→ **Task objective**: Beginning with the line that holds "(at 7.62 5.08)" in the data below, give again every line through the one that holds "(at 33.02 5.08)", exactly as written.
Entries provided START
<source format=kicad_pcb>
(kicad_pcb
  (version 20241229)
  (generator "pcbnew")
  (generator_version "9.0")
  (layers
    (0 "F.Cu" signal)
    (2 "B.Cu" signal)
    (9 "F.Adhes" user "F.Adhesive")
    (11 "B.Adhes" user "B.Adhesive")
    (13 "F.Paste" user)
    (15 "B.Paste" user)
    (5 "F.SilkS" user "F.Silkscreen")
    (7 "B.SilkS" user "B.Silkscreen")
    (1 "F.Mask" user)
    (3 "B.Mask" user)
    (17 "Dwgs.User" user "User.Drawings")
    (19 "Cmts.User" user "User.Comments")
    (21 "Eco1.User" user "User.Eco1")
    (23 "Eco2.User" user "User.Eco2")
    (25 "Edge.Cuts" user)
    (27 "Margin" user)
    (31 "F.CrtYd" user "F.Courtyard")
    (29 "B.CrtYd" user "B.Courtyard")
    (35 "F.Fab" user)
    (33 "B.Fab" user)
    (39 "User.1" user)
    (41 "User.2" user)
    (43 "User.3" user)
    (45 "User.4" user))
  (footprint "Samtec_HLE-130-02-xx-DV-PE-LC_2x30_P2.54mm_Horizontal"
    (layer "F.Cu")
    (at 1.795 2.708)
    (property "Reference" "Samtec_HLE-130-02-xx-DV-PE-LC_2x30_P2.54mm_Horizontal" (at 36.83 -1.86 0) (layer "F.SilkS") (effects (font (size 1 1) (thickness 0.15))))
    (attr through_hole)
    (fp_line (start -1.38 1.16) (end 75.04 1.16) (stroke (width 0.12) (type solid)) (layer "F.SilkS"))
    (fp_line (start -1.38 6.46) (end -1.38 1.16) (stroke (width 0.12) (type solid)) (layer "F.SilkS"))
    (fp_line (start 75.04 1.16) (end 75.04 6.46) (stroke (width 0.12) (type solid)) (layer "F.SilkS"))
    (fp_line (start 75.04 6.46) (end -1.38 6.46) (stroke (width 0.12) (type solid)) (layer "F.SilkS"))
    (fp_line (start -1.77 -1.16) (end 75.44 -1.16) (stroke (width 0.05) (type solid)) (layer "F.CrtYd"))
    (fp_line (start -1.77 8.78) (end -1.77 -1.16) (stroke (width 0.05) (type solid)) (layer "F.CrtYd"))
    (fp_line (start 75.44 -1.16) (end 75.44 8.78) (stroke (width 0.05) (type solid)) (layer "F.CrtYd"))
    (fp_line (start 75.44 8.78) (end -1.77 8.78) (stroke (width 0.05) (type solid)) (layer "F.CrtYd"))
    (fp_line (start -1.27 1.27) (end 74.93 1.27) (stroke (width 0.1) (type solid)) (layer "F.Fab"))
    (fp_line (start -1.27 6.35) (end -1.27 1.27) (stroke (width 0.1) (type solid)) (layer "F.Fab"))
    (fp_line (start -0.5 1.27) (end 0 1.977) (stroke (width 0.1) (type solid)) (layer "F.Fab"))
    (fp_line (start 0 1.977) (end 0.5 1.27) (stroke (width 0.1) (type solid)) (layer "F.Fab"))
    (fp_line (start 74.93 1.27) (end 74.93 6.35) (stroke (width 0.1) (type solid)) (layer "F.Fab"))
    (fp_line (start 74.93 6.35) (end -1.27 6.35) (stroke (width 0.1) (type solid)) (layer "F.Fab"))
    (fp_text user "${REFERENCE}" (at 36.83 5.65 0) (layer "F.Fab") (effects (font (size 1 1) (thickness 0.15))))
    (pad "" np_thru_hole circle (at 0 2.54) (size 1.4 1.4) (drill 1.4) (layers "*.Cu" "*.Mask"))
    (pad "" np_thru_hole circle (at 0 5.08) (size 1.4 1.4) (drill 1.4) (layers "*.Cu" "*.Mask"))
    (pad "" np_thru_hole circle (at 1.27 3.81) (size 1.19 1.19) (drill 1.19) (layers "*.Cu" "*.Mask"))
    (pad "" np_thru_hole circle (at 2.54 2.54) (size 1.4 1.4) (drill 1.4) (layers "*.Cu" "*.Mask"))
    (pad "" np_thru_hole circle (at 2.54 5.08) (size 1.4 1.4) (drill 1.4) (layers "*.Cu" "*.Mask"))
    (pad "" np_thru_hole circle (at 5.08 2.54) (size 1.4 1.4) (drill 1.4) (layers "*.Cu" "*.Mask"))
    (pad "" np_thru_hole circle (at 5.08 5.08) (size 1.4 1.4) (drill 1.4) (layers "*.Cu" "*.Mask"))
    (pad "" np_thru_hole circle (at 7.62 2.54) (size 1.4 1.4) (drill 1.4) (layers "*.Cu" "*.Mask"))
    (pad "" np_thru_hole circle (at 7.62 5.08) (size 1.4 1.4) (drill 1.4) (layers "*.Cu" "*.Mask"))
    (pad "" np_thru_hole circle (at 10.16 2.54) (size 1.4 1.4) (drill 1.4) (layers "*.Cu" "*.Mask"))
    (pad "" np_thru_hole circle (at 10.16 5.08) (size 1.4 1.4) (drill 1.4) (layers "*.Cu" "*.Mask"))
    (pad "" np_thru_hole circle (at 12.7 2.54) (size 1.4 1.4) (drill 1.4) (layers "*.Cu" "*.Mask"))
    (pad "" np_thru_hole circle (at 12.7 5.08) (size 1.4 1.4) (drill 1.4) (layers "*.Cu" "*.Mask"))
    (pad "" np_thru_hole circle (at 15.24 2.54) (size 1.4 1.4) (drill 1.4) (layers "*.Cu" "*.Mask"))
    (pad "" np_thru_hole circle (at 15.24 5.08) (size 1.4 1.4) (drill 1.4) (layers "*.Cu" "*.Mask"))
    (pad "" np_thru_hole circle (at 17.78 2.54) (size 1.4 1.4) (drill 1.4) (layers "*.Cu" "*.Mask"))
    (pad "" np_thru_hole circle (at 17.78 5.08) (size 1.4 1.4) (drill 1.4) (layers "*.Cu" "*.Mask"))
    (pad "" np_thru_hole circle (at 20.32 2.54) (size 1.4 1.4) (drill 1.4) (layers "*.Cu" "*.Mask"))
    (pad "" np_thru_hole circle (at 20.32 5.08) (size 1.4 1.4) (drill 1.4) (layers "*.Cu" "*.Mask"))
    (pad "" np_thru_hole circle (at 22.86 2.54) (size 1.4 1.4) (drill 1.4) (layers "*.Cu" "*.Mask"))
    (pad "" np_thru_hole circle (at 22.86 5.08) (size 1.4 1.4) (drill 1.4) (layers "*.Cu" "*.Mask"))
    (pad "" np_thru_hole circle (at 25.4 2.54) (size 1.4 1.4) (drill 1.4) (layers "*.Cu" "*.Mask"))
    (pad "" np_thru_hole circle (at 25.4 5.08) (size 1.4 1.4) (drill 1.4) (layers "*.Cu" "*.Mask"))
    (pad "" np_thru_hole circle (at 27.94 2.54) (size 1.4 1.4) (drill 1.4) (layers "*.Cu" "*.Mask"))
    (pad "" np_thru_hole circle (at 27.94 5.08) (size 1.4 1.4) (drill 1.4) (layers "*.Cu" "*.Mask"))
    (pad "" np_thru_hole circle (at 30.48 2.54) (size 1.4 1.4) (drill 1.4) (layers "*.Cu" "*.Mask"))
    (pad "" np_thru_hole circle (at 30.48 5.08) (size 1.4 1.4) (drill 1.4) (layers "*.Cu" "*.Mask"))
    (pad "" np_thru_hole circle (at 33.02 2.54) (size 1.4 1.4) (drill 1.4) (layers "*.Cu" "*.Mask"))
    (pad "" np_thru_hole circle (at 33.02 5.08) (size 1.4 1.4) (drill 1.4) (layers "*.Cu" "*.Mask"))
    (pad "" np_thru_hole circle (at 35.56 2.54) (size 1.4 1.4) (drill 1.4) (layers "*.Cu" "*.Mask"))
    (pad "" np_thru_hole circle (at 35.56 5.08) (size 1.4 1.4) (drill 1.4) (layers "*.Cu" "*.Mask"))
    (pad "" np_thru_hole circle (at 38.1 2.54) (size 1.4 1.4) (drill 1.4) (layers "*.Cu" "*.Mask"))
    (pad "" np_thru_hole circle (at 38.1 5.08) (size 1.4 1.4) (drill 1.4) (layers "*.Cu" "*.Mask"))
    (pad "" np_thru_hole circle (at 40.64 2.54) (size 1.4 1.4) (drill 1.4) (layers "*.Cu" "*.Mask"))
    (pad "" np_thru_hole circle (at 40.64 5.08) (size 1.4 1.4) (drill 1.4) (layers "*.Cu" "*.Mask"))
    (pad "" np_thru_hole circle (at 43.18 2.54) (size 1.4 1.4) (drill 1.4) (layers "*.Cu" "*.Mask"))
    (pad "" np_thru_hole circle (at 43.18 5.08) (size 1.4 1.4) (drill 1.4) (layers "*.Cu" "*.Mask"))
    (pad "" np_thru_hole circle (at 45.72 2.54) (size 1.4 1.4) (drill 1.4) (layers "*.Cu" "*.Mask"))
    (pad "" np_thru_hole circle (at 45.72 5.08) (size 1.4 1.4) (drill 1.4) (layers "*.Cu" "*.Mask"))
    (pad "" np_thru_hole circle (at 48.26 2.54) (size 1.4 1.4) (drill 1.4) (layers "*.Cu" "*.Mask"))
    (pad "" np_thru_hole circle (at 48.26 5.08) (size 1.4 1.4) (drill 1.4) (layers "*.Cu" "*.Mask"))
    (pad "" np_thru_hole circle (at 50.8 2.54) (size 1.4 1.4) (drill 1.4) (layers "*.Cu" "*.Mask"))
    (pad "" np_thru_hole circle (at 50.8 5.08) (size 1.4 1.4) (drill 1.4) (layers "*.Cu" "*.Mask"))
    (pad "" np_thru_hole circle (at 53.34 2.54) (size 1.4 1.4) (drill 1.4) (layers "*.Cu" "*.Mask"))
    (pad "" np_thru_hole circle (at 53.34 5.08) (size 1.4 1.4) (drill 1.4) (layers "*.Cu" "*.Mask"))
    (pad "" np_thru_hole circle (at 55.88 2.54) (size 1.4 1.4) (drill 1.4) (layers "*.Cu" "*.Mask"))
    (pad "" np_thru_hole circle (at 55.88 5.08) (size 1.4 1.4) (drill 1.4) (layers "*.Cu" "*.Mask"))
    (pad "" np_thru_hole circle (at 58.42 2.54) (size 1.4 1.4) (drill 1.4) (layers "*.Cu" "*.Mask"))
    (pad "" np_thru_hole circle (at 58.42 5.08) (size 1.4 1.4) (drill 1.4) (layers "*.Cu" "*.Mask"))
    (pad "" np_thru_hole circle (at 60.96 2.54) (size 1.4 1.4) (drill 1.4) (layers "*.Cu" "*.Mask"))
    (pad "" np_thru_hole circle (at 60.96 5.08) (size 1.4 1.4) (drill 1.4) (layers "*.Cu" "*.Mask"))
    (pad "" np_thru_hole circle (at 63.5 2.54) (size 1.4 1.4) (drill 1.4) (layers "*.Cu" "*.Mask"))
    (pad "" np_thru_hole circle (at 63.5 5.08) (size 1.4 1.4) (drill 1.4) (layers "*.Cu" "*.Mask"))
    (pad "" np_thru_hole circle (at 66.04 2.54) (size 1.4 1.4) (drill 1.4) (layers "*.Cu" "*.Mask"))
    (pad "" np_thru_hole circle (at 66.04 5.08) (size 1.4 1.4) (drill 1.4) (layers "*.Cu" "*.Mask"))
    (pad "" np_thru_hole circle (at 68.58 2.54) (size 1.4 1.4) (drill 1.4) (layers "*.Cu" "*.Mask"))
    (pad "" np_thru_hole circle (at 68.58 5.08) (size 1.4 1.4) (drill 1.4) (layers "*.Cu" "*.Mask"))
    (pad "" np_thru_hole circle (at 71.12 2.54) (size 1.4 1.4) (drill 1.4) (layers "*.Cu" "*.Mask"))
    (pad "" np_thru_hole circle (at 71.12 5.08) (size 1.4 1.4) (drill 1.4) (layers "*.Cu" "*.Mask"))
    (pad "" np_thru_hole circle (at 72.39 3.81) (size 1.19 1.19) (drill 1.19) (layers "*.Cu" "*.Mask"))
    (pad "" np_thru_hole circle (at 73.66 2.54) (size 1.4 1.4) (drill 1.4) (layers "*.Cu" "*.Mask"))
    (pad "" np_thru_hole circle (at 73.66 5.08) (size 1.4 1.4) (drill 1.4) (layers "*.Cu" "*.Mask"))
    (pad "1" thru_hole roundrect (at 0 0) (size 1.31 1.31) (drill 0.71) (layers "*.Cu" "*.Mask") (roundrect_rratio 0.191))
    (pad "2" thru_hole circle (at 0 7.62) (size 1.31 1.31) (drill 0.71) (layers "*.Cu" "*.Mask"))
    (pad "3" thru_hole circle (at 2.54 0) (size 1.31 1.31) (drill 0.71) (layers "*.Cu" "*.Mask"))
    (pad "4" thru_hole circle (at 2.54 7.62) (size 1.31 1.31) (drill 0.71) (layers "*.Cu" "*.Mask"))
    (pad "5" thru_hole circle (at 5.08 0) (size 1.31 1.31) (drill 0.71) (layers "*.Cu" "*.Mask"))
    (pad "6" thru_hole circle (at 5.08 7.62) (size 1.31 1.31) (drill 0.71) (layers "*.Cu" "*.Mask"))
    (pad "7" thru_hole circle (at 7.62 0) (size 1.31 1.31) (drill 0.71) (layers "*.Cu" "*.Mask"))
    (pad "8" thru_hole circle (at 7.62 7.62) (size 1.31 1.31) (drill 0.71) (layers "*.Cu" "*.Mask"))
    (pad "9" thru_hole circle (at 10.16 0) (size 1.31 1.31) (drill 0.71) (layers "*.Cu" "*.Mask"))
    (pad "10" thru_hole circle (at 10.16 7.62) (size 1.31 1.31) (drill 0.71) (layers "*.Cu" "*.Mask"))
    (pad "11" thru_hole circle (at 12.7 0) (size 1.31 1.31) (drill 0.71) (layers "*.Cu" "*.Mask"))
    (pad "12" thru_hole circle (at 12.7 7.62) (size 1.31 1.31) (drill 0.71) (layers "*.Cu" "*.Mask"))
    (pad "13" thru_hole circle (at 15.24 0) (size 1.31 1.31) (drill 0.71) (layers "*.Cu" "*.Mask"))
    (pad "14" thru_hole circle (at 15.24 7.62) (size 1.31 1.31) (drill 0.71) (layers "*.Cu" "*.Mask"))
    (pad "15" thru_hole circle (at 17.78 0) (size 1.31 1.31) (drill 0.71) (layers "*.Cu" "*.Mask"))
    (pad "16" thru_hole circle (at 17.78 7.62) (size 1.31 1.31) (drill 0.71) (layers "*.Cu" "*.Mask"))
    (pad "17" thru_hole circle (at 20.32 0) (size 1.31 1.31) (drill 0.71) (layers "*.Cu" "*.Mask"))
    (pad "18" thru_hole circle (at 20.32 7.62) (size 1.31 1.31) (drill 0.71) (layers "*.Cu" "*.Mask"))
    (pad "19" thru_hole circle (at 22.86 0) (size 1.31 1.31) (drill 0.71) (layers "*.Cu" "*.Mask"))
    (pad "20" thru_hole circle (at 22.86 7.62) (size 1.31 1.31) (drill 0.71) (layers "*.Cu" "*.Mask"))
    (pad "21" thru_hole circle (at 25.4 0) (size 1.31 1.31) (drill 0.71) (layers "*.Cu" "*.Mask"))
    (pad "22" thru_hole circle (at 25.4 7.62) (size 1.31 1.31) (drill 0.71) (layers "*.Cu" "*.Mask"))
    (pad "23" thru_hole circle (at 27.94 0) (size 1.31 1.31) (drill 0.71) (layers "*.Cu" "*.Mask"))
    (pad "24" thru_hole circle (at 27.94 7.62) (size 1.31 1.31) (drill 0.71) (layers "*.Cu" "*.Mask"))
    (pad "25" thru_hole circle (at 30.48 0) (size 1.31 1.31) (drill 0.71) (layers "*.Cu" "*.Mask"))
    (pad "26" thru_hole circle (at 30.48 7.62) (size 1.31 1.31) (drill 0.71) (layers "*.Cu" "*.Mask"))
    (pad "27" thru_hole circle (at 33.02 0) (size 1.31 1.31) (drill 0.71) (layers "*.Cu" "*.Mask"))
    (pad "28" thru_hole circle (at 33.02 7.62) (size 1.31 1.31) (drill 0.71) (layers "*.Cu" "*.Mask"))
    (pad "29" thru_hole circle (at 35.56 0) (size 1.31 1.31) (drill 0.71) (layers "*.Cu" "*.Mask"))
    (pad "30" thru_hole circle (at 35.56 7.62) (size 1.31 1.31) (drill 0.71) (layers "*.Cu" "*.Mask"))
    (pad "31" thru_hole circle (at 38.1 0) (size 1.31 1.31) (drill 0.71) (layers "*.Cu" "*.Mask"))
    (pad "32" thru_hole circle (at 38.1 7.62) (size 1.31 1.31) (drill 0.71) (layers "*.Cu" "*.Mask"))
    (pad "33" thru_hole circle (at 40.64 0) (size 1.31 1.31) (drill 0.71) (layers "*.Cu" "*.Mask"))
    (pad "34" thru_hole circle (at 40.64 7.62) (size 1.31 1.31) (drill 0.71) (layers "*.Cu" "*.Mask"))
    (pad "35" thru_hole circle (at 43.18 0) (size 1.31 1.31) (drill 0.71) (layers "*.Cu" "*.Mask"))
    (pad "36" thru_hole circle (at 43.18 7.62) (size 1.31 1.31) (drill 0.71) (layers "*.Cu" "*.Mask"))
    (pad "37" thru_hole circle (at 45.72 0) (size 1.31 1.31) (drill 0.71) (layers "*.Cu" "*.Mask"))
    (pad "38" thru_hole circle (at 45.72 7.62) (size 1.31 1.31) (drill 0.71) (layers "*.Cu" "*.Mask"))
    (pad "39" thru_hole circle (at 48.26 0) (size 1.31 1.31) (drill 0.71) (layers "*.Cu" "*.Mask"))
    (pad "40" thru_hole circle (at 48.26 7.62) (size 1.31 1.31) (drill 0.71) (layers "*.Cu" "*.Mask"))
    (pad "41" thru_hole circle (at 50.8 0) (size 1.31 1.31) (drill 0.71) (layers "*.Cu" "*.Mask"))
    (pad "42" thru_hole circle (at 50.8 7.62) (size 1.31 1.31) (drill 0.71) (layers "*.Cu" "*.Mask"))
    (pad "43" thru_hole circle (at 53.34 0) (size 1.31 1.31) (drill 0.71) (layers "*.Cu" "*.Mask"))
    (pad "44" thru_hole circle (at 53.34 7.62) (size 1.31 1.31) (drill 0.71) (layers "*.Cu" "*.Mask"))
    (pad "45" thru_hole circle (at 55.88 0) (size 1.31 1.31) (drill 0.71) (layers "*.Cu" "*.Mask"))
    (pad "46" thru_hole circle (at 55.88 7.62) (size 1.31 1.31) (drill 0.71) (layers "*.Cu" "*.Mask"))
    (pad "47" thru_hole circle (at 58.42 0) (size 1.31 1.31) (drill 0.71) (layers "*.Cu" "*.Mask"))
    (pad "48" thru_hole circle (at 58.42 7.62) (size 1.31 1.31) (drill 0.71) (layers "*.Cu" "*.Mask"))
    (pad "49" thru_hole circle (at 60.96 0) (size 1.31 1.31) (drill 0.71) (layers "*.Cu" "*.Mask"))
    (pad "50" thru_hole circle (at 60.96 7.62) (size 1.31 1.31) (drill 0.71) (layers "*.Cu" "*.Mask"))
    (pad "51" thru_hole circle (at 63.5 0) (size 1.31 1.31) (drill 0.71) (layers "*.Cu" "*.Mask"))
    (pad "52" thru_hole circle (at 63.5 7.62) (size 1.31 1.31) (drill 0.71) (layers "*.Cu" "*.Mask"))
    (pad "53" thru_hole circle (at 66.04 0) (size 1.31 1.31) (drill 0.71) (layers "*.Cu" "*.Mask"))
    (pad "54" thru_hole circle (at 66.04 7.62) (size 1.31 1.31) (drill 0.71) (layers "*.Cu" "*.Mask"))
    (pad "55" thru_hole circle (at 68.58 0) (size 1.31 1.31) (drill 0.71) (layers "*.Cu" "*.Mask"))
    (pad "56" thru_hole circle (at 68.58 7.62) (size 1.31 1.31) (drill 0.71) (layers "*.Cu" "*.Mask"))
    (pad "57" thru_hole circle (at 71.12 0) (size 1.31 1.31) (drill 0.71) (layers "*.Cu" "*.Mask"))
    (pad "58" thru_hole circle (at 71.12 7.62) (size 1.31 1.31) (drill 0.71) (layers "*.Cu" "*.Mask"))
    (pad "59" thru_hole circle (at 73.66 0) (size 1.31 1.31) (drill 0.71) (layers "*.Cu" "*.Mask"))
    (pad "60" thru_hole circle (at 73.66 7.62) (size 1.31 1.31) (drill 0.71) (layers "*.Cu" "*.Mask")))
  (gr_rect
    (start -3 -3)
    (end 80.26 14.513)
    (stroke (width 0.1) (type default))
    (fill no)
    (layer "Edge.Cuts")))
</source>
Entries provided END
→ **Completed exercise**:
    (pad "" np_thru_hole circle (at 7.62 5.08) (size 1.4 1.4) (drill 1.4) (layers "*.Cu" "*.Mask"))
    (pad "" np_thru_hole circle (at 10.16 2.54) (size 1.4 1.4) (drill 1.4) (layers "*.Cu" "*.Mask"))
    (pad "" np_thru_hole circle (at 10.16 5.08) (size 1.4 1.4) (drill 1.4) (layers "*.Cu" "*.Mask"))
    (pad "" np_thru_hole circle (at 12.7 2.54) (size 1.4 1.4) (drill 1.4) (layers "*.Cu" "*.Mask"))
    (pad "" np_thru_hole circle (at 12.7 5.08) (size 1.4 1.4) (drill 1.4) (layers "*.Cu" "*.Mask"))
    (pad "" np_thru_hole circle (at 15.24 2.54) (size 1.4 1.4) (drill 1.4) (layers "*.Cu" "*.Mask"))
    (pad "" np_thru_hole circle (at 15.24 5.08) (size 1.4 1.4) (drill 1.4) (layers "*.Cu" "*.Mask"))
    (pad "" np_thru_hole circle (at 17.78 2.54) (size 1.4 1.4) (drill 1.4) (layers "*.Cu" "*.Mask"))
    (pad "" np_thru_hole circle (at 17.78 5.08) (size 1.4 1.4) (drill 1.4) (layers "*.Cu" "*.Mask"))
    (pad "" np_thru_hole circle (at 20.32 2.54) (size 1.4 1.4) (drill 1.4) (layers "*.Cu" "*.Mask"))
    (pad "" np_thru_hole circle (at 20.32 5.08) (size 1.4 1.4) (drill 1.4) (layers "*.Cu" "*.Mask"))
    (pad "" np_thru_hole circle (at 22.86 2.54) (size 1.4 1.4) (drill 1.4) (layers "*.Cu" "*.Mask"))
    (pad "" np_thru_hole circle (at 22.86 5.08) (size 1.4 1.4) (drill 1.4) (layers "*.Cu" "*.Mask"))
    (pad "" np_thru_hole circle (at 25.4 2.54) (size 1.4 1.4) (drill 1.4) (layers "*.Cu" "*.Mask"))
    (pad "" np_thru_hole circle (at 25.4 5.08) (size 1.4 1.4) (drill 1.4) (layers "*.Cu" "*.Mask"))
    (pad "" np_thru_hole circle (at 27.94 2.54) (size 1.4 1.4) (drill 1.4) (layers "*.Cu" "*.Mask"))
    (pad "" np_thru_hole circle (at 27.94 5.08) (size 1.4 1.4) (drill 1.4) (layers "*.Cu" "*.Mask"))
    (pad "" np_thru_hole circle (at 30.48 2.54) (size 1.4 1.4) (drill 1.4) (layers "*.Cu" "*.Mask"))
    (pad "" np_thru_hole circle (at 30.48 5.08) (size 1.4 1.4) (drill 1.4) (layers "*.Cu" "*.Mask"))
    (pad "" np_thru_hole circle (at 33.02 2.54) (size 1.4 1.4) (drill 1.4) (layers "*.Cu" "*.Mask"))
    (pad "" np_thru_hole circle (at 33.02 5.08) (size 1.4 1.4) (drill 1.4) (layers "*.Cu" "*.Mask"))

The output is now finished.